HD Radio… continued. HD Radio IBOC “hybrid digital” technology used today provides the analog FM stream on the same center frequency as before but with IBOC OFDM digital sidebands on either side of the analog broadcast.


Here is screen capture of a real-world HD Radio FM broadcast:

HD Radio unique features include: Additional digital-only local FM multicast channels e.g. HD2/HD3 Channels; PSD - Program Service Data, which displays song title and artist name on the radio screen; iTunes Tagging which allows listeners to store song information with the touch of a button for later purchase and download through iTunes; Artist Experience which enables images that match the audio content to be displayed on the radio screen; and subscription-free traffic and data information sent directly to your car’s display radio or navigation system. 

As of April 2013, there were over 2,200 AM and FM stations broadcasting HD Radio in the U.S, meaning there are HD Radio stations on-the-air in every major U.S. market.

HD Radio Self-noise. As stated earlier, HD Radio self-noise and increased IBOC power provide for a lively dialog in the industry; read more here and here. Simply put, HD Radio self-noise substantially increases the FM analog stereo noise floor; this is caused primarily by the linear sum and intermodulation of the FM analog FM L+R (sum) L-R (difference) signals and IBOC OFDM sidebands. In most high-quality FM receivers, this means more than a 40 dB increase in stereo noise floor.

In the DaySequerra FM Reference in Wide IF Bandwidth mode this means a substantially decreased SNR: from -75 dB to -25 dB, meaning continuous hiss and white noise on every HD Radio FM station and on most analog FM stations adjacent to an FM HD Radio station.

Back to Basics. Luckily for DaySequerra, the solution to HD Radio self-noise in the 25-year old FM Reference design was fairly straightforward and has almost no side effects: a post-FM demodulation filter designed to remove noise energy starting at 53 KHz and above.

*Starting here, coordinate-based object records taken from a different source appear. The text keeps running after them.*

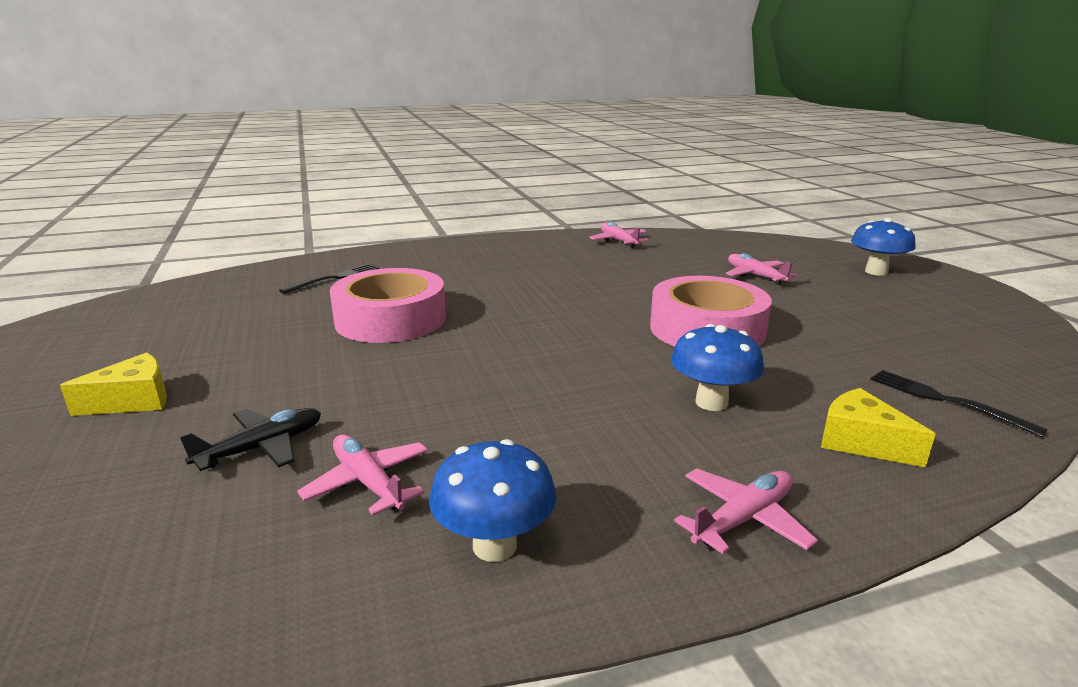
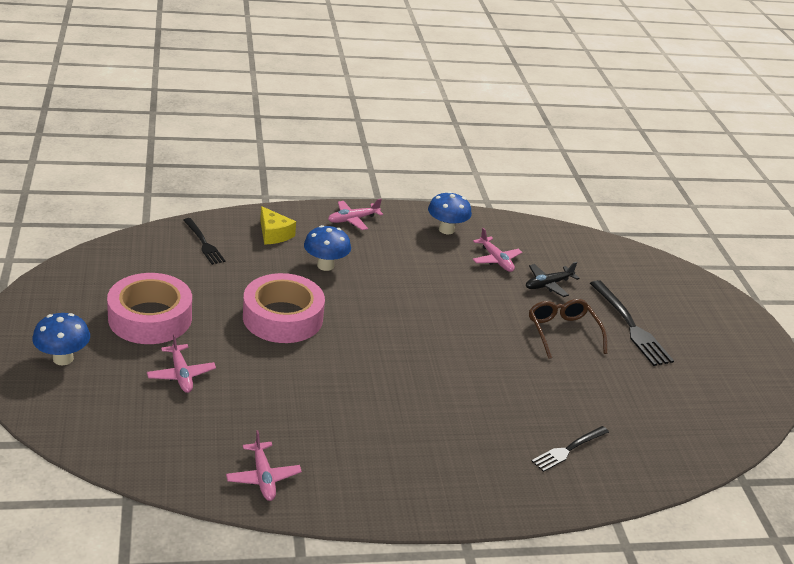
camera: 175 degrees left, 10 degrees up
(133, 401) = (631, 326): yellow cheese -> black fork
(279, 373) = (563, 332): none -> brown glasses
(390, 319) = (505, 373): pink tape -> pink tape (150, 318)

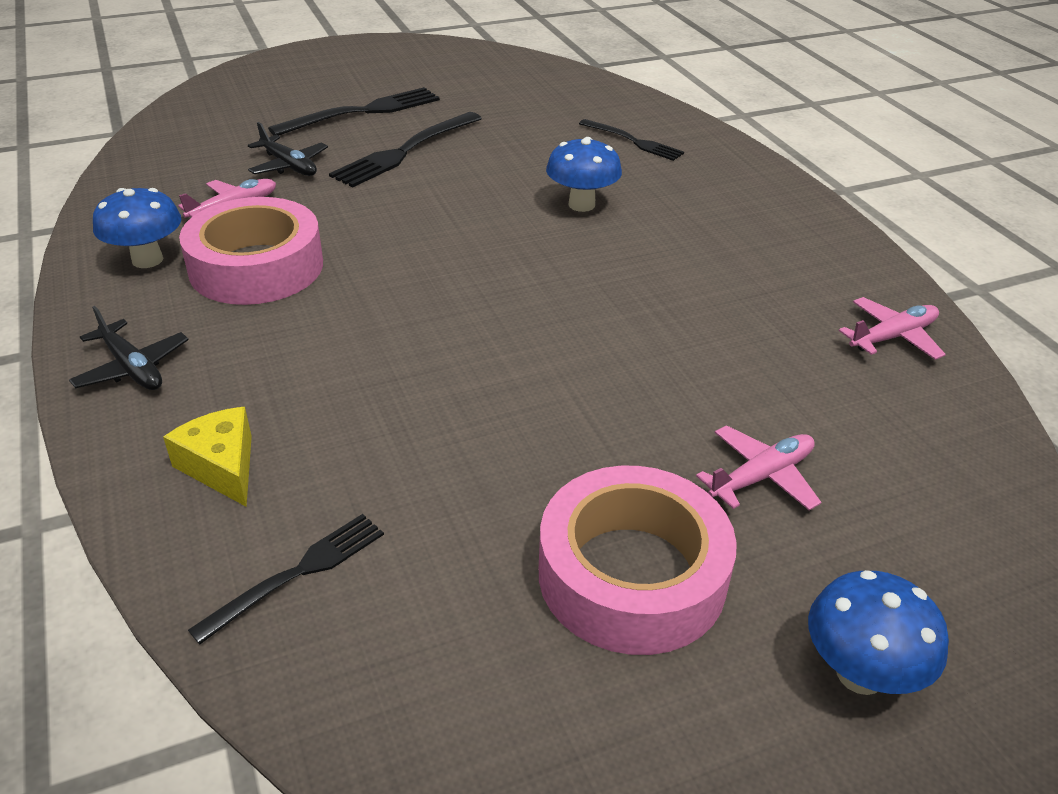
camera: 100 degrees left, 5 degrees up
(273, 234) = (222, 466): yellow cheese -> yellow cheese turned 75 degrees counterclockwise
(282, 317) = (517, 393): pink tape -> pink tape (256, 267)
(325, 265) = (322, 374): blue mushroom -> blue mushroom (581, 205)
(353, 219) = (132, 368): pink plane -> black plane
(563, 332) = (404, 152): brown glasses -> black fork

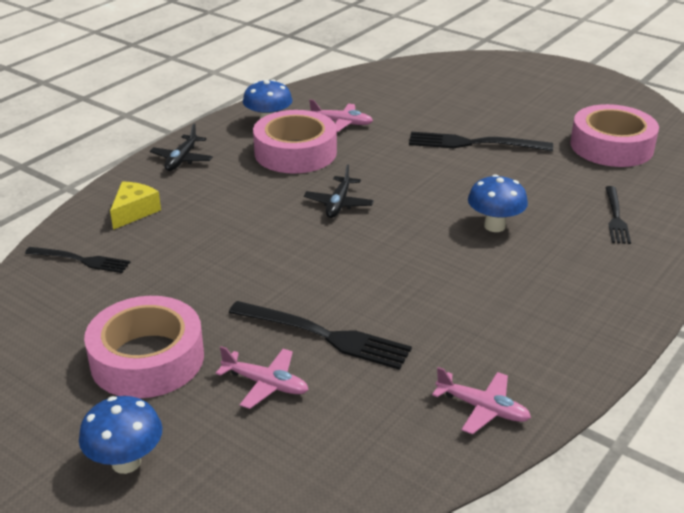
camera: 60 degrees right, 5 degrees down
(289, 166) = (405, 118): black plane -> black plane (338, 204)
(364, 112) = (502, 112): black fork -> black fork (326, 336)
(508, 92) = (611, 146): none -> pink tape

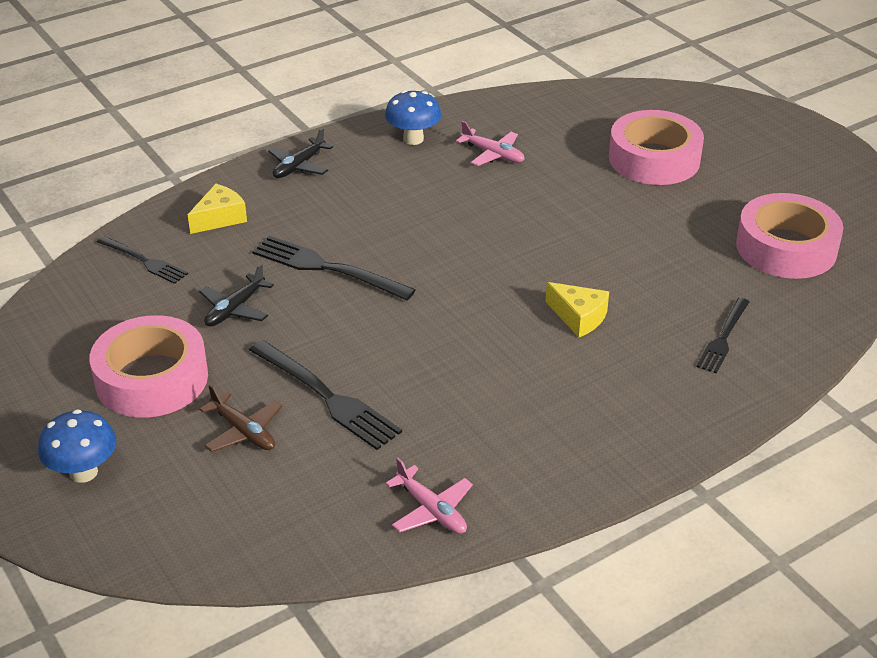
camera: 20 degrees right, 5 degrees up
(265, 384) = (243, 431): pink plane -> brown plane
(295, 152) = (420, 181): pink tape -> pink tape (654, 159)
(338, 204) = (429, 254): black plane -> black plane (235, 309)
(472, 143) = (623, 210): black fork -> black fork (326, 268)
(494, 226) = (578, 317): blue mushroom -> yellow cheese

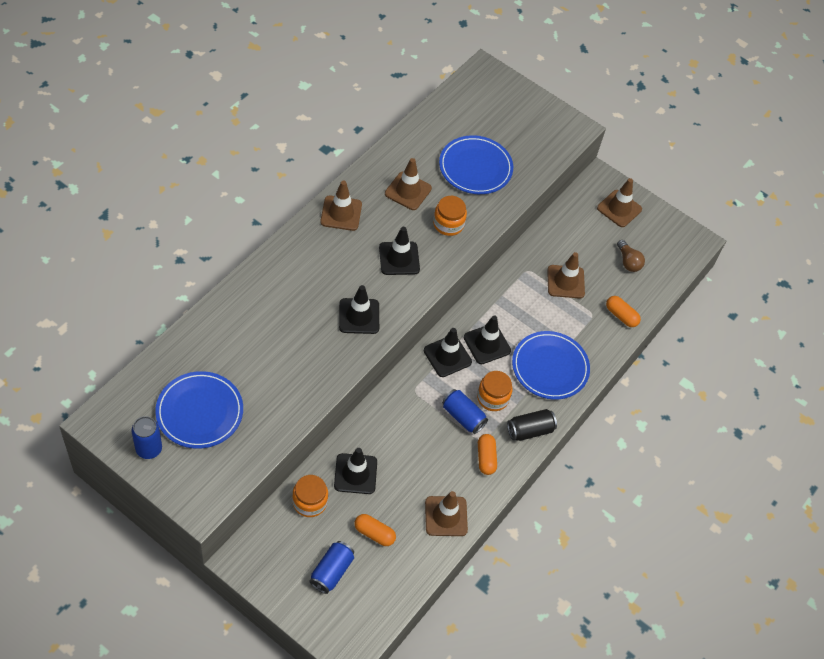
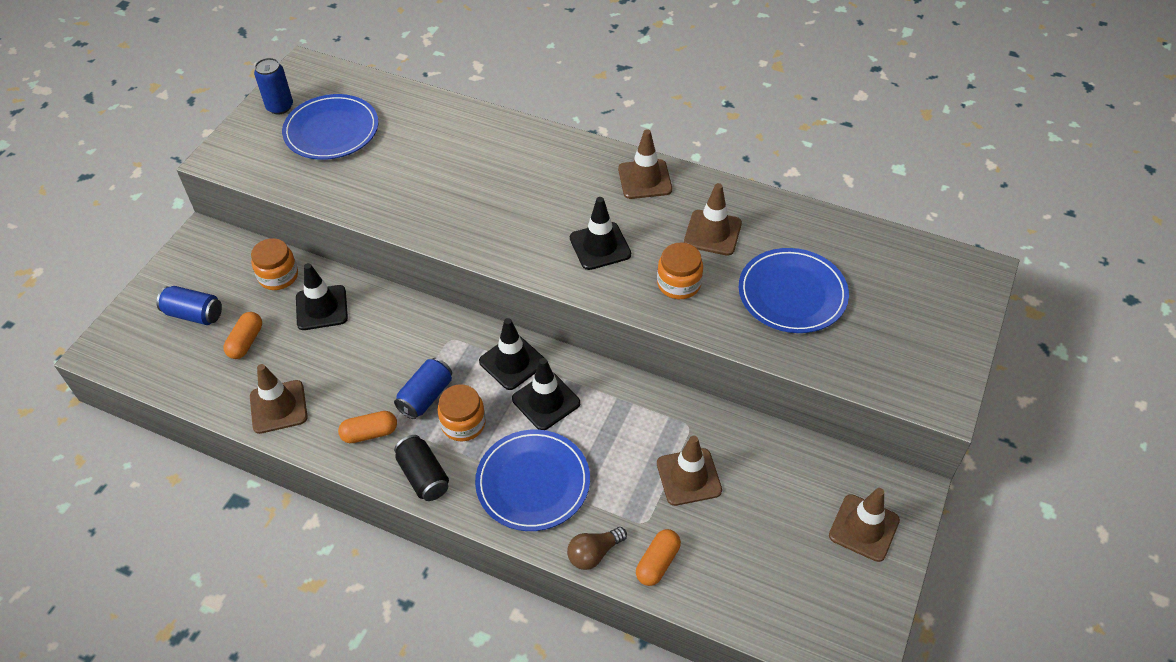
camera: 85 degrees right, 5 degrees down
(359, 316) = (497, 227): black traffic cone -> none
(628, 262) = (765, 557): brown light bulb -> brown light bulb (594, 553)

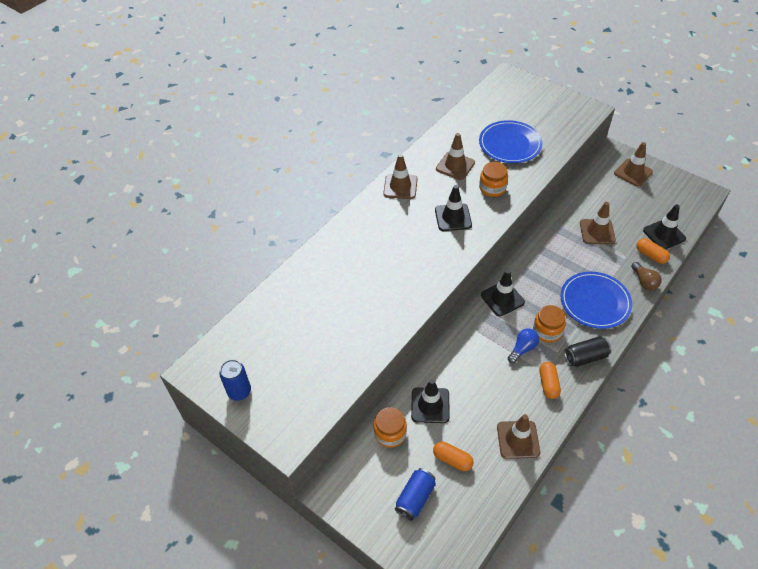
camera: 75 degrees left, 0 degrees up
(331, 131) = (285, 356): blue plate -> none
(426, 396) = (522, 349): blue can -> blue light bulb
(546, 401) = (536, 286): black traffic cone -> black traffic cone (664, 234)

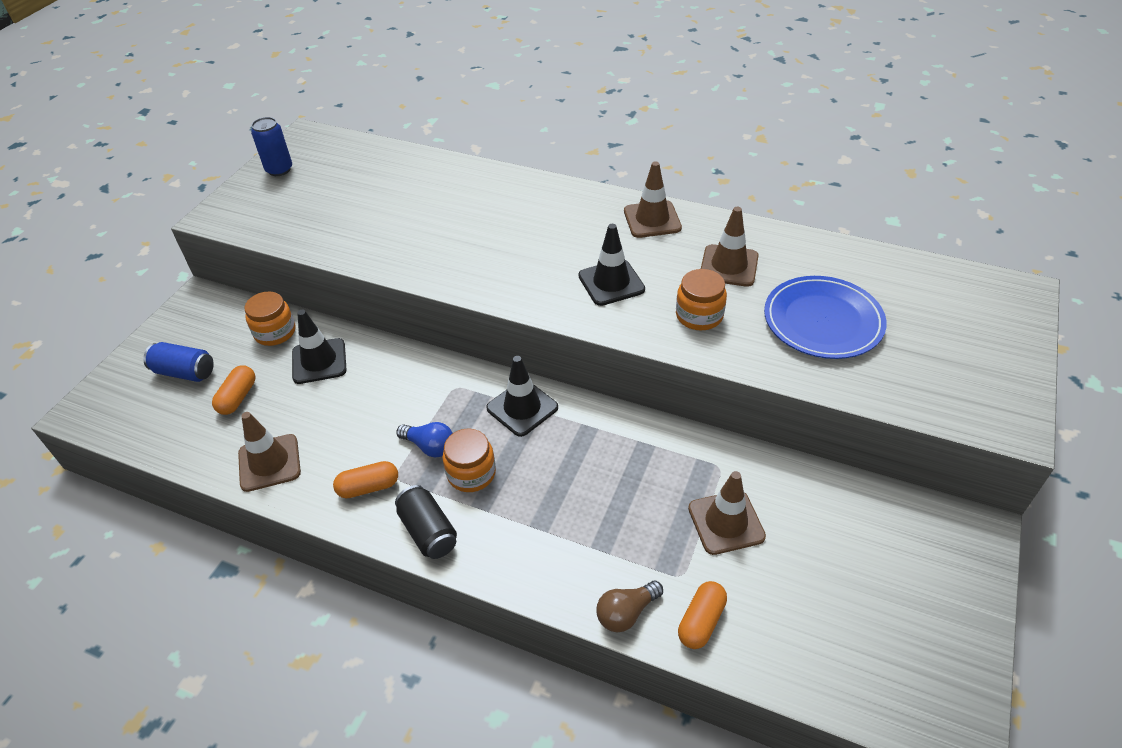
camera: 75 degrees right, 5 degrees down
(595, 302) = (551, 534): blue plate -> none
(633, 172) = (933, 573): brown traffic cone -> none
(664, 234) = (772, 644): black traffic cone -> none

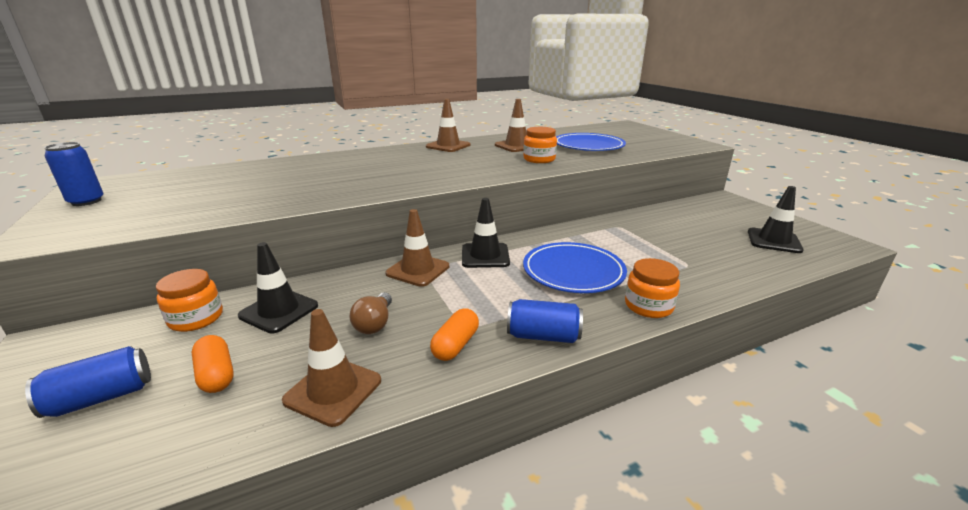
camera: 50 degrees left, 20 degrees down
(428, 532) = (543, 336): black can -> blue can
(430, 446) = (460, 300): blue light bulb -> none
(471, 473) = (512, 295): orange jar -> orange jar (648, 306)
(561, 489) = (573, 271): none -> blue plate
(611, 283) = (473, 165): black traffic cone -> black traffic cone (773, 241)
(626, 613) = (703, 292): brown light bulb -> brown light bulb (375, 323)
(701, 621) = (730, 273): orange capsule -> none
(726, 522) = (661, 239): brown traffic cone -> brown traffic cone (418, 270)

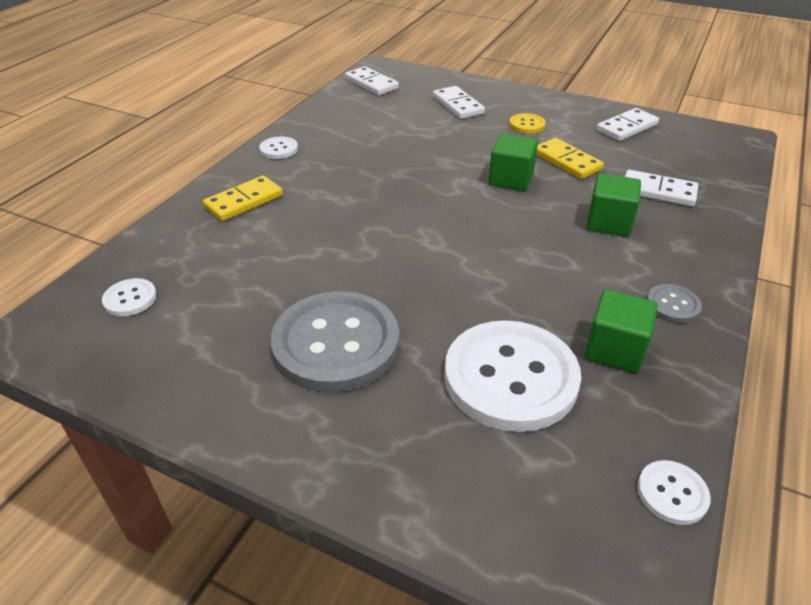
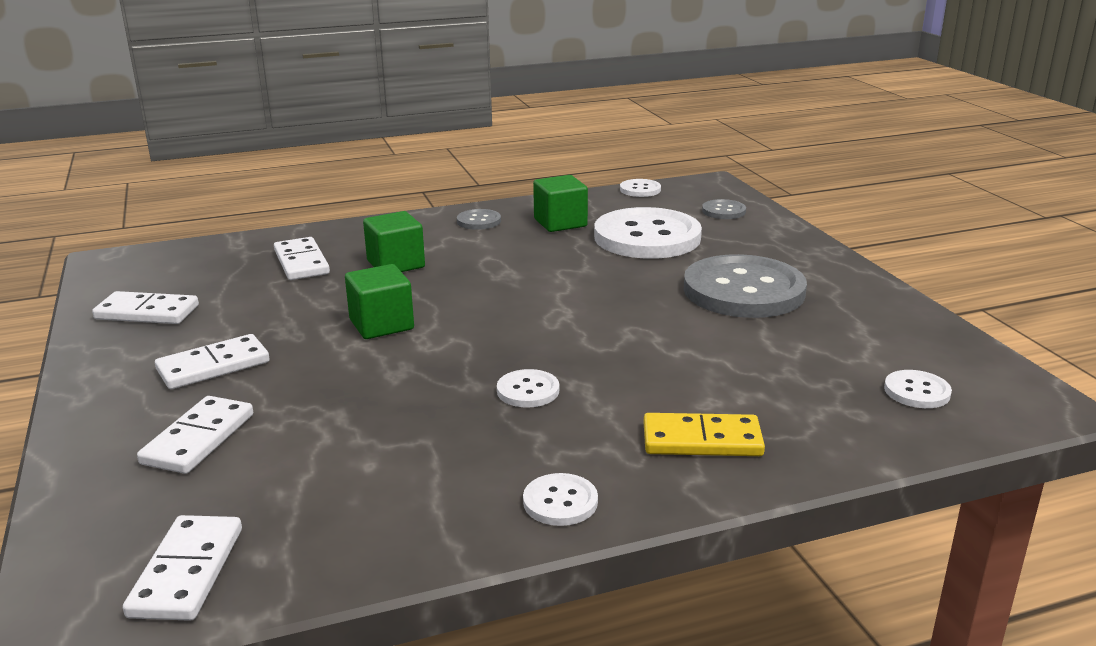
camera: 135 degrees left, 15 degrees down
(366, 183) = (528, 391): none -> white button
(513, 504) = (723, 211): none -> grey button
(527, 125) = (213, 366): yellow button -> white domino
(567, 161) = (293, 313): yellow domino -> none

As illustrated below, if the post demodulation filter removes most noise energy above 99 KHz, there will not be any noise energy to translate into the audio band by the FM Reference’s stereo decoder. The challenge here, however, was to preserve the L-R response so that stereo separation was not negatively affected while eliminating the noise above 99 KHz. DaySequerra’s engineers employed a 7th order elliptical filter to maximize the attenuation of noise outside the pass band while minimizing group delay variation.


Recently upgraded FM Reference units have measured SNR of better than -78 dB (3 dB improvement over 25 years ago) and stereo separation of better than 50 dB – equal to pre-upgrade performance.

Other Improvements. The FM Reference Signature Upgrade includes a few other improvements as well: new hand-matched JFETs are installed in the IF filter amplifiers and in the input buffer for the Class-A biased audio outputs. Also, key electronic components typically affected by old age such as power supply electrolytic capacitors, are replaced. All incandescent bulbs are replaced with LED indicators.

Call 856-719-9900 or email sales@daysequerra.com to schedule your FM Reference for the FMR 25 Signature Upgrade.  Older FM Studio units can be updated to FMR 25 Signature Upgrade.


Unfortunately, FM Reference Panalyzer and original Sequerra Model One units cannot be upgraded.


There is a one year limited warranty on each FMR 25 Signature Upgrade unit, even covering the parts that are 25-years old.